Ce sont deux passés composés à conjuguer, c’est à prendre ou à laisser. Ce sont ces sourires qui n’ont pas fui nos souvenirs, les bouts d’enfance qu’on enjolive, parce qu’on a oublié une journée, une année : il devait y avoir avait une tache dessus. C’est d’où on sort et les langues qu’on parle sans en parler et ces portraits de famille qu’on dresse par bribes, sans occulter celui ou ceux qui dessinent une ombre au tableau. Ce sont les petites choses qui nous révoltent depuis toujours ou depuis hier, livrées à l’état brut ou par petites touches, parce qu’on aime l’impressionnisme. Ce sont deux « il était une fois » qui n’ont pas dit leur dernier mot.

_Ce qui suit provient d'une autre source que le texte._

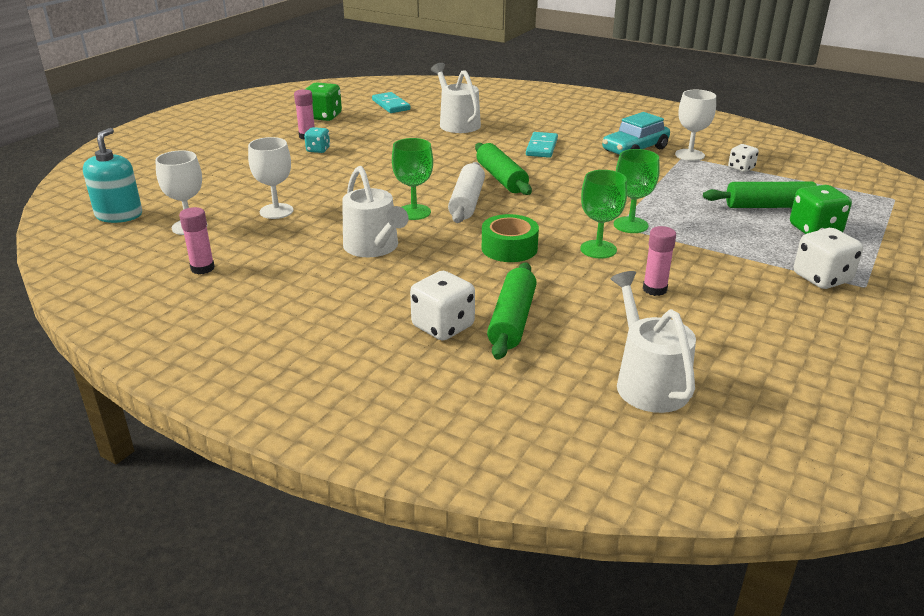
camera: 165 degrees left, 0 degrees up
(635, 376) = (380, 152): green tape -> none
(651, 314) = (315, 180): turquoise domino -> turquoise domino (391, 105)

On n’est pas venu sans bagages. On ne voyage pas léger, il y a toutes ces valises à trainer. Celles qui gardent les traces violacées des fois où on a aimé avec l’audace de ceux qui sautent à pieds joints sur un lac gelé, et qui coulent, persuadés de ne pas la voir se fissurer. Celles qui sont déchiquetées, trouées par ces quelques coups de poings bien placés qui ne laissent des bleus qu’à l’intérieur et que l’on tente de rafistoler. Celles toutes intactes, témoins de ces fois où on n’était pas chiches de se mouiller, où on ne pouvait plus se mettre à nu ; trop peur de s’acoquiner avec un déjà vécu qui nous avait bien eu. On s’est fait manger par un cynisme à qui on hurle ta gueule.
Et pourtant sans ces passés composés on serait autres ; cette délicate force d’aujourd’hui et celle de notre futur simple ou compliqué, on l’aurait à peine frôlée. Pourtant on se retrouve à aplatir vigoureusement, lorsqu’elles déboulent, nos chairs de poule qui font de nos peaux des reliefs de peur. Des riens, une phrase surinterprétée, une impression givrée, une conversation avortée, fabriquent des tempêtes dans la tête. Le vulgaire coup de flippe qu’on s’est juré de maîtriser mais qui s’invite tel un de ces souvenirs qui fiche un haut le cœur. C’est mon silence qui tape du poing sur la table et le bleu du fin fond de mes yeux rivé sur un objet invisible qui a tout l’air d’une pensée à tuer. C’est ton regard gris comme un bout de ciel en hiver, là et perdu à des années lumières, tes lèvres qui sans un mot ont l’air d’articuler une histoire puis ton sourire éclair qui repousse le nuage. C’est notre incapacité à dire tout haut ce qu’un geste traduira presque mot pour mot.
Ce sont deux passés composés à conjuguer, pour mieux les adoucir. Viens comme t’es, j’apporterai dans ma valise trouée cette faculté d’aimer presque à découvert, même à-demi terrorisée.